→ TASK INSTRUCTIONS
Which lines in the records below hold the word "prostate"? Copy each of them.

Stored data:

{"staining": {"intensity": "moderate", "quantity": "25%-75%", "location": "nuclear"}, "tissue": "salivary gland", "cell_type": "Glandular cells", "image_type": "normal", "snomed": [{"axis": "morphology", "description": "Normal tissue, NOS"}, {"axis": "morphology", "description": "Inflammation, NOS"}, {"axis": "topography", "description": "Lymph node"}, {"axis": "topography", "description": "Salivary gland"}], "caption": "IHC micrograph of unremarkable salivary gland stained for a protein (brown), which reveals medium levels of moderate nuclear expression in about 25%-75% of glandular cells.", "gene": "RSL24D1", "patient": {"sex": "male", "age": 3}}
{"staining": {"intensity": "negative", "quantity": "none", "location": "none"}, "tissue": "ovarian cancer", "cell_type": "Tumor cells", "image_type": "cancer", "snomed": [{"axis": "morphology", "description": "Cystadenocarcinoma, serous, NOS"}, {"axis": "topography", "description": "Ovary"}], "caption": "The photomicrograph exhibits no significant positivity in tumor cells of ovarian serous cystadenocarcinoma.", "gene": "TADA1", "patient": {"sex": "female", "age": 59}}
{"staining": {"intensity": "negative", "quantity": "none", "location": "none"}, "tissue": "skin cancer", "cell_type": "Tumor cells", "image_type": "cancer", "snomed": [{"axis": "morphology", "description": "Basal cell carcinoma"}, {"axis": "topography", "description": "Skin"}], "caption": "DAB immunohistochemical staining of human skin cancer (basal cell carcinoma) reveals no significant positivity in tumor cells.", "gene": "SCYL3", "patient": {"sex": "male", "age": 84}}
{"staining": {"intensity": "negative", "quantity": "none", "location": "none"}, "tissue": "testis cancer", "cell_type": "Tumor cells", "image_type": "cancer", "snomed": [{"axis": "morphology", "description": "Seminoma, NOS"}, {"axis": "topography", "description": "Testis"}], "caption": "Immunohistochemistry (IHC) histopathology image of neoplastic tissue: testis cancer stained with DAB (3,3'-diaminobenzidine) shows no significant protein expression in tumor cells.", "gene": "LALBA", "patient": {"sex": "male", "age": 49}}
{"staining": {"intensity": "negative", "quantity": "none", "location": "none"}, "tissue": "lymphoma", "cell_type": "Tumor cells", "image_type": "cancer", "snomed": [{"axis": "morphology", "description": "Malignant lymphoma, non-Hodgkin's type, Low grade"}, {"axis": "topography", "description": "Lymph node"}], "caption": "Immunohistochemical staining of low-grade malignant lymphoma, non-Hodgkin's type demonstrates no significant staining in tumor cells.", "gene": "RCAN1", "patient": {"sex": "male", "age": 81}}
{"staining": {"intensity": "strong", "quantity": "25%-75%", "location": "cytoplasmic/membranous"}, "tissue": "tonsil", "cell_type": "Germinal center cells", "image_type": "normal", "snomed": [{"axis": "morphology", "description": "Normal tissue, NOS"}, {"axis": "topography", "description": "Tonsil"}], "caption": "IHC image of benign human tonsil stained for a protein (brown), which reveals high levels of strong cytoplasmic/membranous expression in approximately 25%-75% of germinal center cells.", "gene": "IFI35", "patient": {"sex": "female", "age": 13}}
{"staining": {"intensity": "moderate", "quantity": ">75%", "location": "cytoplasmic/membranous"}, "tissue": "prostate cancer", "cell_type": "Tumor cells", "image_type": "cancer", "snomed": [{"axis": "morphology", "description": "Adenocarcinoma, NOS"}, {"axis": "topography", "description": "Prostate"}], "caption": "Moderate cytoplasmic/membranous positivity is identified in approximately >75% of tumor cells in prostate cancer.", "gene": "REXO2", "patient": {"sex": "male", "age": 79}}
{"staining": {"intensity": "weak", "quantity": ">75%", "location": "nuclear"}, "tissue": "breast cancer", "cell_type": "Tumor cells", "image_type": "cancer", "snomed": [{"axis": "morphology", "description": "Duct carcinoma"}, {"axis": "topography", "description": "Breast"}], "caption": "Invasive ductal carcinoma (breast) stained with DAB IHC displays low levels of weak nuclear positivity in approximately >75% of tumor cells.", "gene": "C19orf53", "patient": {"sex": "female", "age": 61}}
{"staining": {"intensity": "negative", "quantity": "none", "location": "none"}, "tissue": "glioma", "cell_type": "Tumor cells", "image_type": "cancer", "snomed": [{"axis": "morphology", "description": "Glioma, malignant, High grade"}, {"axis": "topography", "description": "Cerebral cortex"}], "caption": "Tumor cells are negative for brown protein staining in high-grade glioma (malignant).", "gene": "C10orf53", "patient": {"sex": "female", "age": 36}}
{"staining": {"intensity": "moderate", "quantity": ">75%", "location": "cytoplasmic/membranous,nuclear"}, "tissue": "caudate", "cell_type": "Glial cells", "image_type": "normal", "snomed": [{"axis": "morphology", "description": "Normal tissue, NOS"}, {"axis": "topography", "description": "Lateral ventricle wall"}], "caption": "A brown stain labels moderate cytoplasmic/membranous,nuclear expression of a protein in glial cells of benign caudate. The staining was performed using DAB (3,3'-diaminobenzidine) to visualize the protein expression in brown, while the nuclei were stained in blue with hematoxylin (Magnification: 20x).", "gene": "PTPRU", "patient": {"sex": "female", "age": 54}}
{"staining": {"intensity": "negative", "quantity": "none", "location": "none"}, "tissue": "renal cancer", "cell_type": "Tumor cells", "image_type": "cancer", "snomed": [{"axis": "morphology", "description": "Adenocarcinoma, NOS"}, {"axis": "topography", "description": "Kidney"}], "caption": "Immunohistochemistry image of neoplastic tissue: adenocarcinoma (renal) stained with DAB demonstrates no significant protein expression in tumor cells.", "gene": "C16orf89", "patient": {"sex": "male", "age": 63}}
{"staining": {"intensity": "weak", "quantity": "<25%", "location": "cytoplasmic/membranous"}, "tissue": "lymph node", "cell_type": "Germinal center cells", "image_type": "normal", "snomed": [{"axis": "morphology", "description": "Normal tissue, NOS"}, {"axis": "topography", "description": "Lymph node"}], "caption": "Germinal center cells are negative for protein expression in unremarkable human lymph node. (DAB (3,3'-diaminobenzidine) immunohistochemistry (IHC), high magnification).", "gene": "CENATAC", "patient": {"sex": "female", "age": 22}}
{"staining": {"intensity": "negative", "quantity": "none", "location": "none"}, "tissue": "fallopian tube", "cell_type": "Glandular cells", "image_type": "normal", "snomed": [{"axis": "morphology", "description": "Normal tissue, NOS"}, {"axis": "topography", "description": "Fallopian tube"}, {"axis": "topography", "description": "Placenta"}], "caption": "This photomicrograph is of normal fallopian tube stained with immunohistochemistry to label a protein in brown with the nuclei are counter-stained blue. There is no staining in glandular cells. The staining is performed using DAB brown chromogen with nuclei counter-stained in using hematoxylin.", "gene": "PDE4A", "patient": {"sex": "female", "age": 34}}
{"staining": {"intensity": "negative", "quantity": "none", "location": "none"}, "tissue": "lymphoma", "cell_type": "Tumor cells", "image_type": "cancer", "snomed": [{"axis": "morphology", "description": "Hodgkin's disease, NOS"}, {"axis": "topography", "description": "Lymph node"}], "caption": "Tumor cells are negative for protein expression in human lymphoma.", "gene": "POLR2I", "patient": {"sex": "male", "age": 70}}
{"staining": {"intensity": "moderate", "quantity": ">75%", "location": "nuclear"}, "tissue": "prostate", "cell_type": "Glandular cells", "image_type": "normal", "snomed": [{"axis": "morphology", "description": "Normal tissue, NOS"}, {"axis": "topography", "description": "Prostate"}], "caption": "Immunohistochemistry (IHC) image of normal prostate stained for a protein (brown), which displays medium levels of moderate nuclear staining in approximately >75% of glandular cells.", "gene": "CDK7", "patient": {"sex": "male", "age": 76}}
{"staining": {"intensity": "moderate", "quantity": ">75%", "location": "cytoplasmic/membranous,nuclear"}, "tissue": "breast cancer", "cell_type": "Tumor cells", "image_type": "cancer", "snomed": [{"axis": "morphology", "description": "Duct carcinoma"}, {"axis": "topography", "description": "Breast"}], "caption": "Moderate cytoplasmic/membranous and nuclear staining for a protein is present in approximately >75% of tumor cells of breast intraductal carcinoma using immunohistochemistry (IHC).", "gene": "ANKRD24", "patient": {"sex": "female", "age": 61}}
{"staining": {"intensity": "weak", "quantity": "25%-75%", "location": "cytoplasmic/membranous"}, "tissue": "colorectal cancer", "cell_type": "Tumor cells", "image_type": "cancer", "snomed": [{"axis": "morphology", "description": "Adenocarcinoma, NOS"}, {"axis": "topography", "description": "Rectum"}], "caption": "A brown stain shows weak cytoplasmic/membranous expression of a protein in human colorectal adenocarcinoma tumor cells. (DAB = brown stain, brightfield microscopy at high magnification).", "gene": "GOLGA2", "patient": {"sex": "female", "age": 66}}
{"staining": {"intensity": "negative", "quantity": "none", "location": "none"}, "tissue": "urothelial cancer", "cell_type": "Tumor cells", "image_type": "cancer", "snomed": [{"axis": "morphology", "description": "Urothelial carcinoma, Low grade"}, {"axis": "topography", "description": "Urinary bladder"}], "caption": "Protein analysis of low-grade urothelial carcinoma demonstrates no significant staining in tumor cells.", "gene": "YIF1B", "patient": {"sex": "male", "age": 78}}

→ PROBLEM SOLUTION
{"staining": {"intensity": "moderate", "quantity": ">75%", "location": "cytoplasmic/membranous"}, "tissue": "prostate cancer", "cell_type": "Tumor cells", "image_type": "cancer", "snomed": [{"axis": "morphology", "description": "Adenocarcinoma, NOS"}, {"axis": "topography", "description": "Prostate"}], "caption": "Moderate cytoplasmic/membranous positivity is identified in approximately >75% of tumor cells in prostate cancer.", "gene": "REXO2", "patient": {"sex": "male", "age": 79}}
{"staining": {"intensity": "moderate", "quantity": ">75%", "location": "nuclear"}, "tissue": "prostate", "cell_type": "Glandular cells", "image_type": "normal", "snomed": [{"axis": "morphology", "description": "Normal tissue, NOS"}, {"axis": "topography", "description": "Prostate"}], "caption": "Immunohistochemistry (IHC) image of normal prostate stained for a protein (brown), which displays medium levels of moderate nuclear staining in approximately >75% of glandular cells.", "gene": "CDK7", "patient": {"sex": "male", "age": 76}}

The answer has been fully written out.